▶ **What the task requires**:
For the entries below, print exactly the lines between the line holding "181: (165, 848)" and the line holding "207: (66, 733)", inclusive, and nothing else.

═══ Data for review ═══

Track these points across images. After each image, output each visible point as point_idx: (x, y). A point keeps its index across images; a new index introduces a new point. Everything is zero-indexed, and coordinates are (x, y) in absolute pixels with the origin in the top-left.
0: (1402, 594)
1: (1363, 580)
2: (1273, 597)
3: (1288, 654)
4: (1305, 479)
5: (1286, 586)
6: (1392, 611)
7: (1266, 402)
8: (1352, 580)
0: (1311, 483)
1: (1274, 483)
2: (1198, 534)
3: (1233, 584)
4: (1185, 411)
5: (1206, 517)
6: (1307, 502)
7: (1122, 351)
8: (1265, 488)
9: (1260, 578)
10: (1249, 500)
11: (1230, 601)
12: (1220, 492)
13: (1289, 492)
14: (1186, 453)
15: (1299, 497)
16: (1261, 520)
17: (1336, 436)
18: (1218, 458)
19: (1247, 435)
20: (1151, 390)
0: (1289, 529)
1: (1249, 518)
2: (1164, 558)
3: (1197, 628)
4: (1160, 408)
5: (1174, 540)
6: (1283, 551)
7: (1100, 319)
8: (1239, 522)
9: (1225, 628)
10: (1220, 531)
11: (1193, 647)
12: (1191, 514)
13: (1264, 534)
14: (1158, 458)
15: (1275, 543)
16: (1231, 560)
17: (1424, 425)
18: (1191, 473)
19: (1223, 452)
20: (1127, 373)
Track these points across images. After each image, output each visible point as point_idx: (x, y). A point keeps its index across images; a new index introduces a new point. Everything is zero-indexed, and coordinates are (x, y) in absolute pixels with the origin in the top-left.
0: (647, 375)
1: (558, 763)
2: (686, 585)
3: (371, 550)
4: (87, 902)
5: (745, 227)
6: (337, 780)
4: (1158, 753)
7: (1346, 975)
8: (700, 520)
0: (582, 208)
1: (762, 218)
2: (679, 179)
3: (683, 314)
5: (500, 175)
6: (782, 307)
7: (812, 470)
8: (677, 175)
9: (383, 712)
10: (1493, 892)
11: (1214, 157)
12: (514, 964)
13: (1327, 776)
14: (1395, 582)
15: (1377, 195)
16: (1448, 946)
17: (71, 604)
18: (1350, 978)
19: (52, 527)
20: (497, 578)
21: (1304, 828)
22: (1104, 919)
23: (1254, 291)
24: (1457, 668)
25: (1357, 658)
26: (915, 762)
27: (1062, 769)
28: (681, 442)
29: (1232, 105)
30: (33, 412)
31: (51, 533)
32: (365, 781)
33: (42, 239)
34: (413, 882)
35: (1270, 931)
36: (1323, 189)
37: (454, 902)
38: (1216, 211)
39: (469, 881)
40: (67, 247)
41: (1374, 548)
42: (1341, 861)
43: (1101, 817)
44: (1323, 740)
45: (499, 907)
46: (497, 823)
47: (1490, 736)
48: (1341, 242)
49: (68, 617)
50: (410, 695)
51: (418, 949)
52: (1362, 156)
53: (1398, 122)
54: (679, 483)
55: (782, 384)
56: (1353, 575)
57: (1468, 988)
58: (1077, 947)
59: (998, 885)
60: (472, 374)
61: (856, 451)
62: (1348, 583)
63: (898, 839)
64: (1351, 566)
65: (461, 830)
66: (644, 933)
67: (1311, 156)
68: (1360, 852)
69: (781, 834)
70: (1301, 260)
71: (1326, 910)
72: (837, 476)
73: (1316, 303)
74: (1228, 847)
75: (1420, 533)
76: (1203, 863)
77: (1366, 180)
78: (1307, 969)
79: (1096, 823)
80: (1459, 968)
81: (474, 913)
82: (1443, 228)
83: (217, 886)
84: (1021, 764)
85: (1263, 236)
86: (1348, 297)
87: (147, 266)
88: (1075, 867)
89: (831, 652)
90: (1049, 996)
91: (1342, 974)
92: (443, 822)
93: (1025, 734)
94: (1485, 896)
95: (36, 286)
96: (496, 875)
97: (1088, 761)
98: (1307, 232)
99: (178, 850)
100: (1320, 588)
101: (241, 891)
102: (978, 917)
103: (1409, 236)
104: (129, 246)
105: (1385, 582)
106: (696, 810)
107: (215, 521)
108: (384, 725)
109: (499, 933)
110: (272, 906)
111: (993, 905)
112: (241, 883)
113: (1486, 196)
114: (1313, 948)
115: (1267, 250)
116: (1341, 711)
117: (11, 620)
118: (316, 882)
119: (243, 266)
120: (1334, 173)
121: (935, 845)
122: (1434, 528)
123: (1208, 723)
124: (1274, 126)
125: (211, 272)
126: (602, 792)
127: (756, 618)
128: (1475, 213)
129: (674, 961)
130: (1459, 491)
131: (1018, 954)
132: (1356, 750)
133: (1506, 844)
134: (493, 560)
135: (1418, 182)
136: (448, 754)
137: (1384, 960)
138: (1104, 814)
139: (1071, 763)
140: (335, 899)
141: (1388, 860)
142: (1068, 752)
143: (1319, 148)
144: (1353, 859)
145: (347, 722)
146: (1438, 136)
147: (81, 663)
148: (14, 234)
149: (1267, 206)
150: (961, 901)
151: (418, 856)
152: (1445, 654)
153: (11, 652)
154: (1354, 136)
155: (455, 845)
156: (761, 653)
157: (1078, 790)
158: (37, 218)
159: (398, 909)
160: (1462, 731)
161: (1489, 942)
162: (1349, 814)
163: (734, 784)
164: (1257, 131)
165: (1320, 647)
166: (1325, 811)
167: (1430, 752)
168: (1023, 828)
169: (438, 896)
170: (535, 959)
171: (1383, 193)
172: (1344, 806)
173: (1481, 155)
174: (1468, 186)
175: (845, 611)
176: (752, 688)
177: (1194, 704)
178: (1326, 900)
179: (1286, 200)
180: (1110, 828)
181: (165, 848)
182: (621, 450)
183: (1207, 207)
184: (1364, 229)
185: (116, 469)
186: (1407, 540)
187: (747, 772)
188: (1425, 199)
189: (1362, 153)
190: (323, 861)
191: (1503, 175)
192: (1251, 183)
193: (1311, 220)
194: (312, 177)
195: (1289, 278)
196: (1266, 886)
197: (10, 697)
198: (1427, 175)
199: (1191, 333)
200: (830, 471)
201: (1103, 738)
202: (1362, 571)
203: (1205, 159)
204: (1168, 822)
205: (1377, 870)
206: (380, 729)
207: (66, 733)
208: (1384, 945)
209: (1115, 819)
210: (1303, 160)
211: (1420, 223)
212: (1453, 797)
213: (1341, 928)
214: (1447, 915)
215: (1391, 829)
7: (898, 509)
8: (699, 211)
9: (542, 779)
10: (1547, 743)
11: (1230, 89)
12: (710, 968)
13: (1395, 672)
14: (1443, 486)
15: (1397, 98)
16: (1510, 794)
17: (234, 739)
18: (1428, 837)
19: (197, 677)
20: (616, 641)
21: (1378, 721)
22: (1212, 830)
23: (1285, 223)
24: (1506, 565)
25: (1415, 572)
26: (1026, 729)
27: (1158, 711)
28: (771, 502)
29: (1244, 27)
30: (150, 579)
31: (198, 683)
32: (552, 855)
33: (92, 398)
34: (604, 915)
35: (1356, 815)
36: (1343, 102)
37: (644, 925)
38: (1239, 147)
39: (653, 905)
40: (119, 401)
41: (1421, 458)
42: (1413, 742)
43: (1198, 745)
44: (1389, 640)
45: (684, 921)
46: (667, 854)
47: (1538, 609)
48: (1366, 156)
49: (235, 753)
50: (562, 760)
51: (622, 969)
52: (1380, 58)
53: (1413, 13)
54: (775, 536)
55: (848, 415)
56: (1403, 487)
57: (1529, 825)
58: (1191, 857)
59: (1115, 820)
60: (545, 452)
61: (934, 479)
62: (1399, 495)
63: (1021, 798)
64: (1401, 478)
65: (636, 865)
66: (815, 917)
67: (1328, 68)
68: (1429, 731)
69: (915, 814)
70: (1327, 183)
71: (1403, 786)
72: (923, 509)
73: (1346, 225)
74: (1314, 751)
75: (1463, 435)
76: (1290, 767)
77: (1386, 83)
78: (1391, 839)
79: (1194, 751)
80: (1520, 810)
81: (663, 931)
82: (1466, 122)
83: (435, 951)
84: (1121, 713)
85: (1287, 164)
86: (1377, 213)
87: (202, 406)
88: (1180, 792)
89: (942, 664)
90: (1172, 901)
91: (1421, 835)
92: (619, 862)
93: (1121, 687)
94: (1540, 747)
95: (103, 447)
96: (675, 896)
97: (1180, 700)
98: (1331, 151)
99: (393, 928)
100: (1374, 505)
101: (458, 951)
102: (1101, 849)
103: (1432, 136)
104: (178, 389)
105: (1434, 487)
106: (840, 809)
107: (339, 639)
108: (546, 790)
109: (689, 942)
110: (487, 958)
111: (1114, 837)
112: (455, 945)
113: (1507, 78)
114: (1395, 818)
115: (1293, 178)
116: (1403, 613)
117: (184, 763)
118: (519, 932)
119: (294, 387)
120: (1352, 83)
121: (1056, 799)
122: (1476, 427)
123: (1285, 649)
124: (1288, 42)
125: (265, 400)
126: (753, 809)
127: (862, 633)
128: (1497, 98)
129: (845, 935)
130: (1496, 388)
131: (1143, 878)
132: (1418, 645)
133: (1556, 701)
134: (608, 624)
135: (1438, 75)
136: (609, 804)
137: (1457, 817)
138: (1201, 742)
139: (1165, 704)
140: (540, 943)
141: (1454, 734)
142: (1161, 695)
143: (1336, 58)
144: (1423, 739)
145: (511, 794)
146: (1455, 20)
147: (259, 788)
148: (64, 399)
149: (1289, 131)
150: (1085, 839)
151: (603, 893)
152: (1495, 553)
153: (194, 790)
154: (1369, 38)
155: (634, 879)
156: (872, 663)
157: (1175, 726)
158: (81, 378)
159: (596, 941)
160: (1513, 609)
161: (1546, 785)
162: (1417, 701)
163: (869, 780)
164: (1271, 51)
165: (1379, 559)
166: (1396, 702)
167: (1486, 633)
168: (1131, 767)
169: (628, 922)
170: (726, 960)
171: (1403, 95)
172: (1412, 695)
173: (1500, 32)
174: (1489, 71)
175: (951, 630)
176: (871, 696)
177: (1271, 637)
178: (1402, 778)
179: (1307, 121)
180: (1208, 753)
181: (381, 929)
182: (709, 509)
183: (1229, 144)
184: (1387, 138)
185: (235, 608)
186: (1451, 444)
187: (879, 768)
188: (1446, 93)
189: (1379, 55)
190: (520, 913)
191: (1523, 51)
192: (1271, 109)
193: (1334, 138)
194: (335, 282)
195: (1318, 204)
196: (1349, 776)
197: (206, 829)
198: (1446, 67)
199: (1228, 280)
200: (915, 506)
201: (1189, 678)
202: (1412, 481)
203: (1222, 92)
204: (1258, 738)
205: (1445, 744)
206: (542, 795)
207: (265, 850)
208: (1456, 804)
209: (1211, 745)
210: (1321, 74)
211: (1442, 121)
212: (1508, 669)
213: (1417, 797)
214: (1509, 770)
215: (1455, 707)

═══

▶ **Task output**:
181: (165, 848)
182: (621, 450)
183: (1207, 207)
184: (1364, 229)
185: (116, 469)
186: (1407, 540)
187: (747, 772)
188: (1425, 199)
189: (1362, 153)
190: (323, 861)
191: (1503, 175)
192: (1251, 183)
193: (1311, 220)
194: (312, 177)
195: (1289, 278)
196: (1266, 886)
197: (10, 697)
198: (1427, 175)
199: (1191, 333)
200: (830, 471)
201: (1103, 738)
202: (1362, 571)
203: (1205, 159)
204: (1168, 822)
205: (1377, 870)
206: (380, 729)
207: (66, 733)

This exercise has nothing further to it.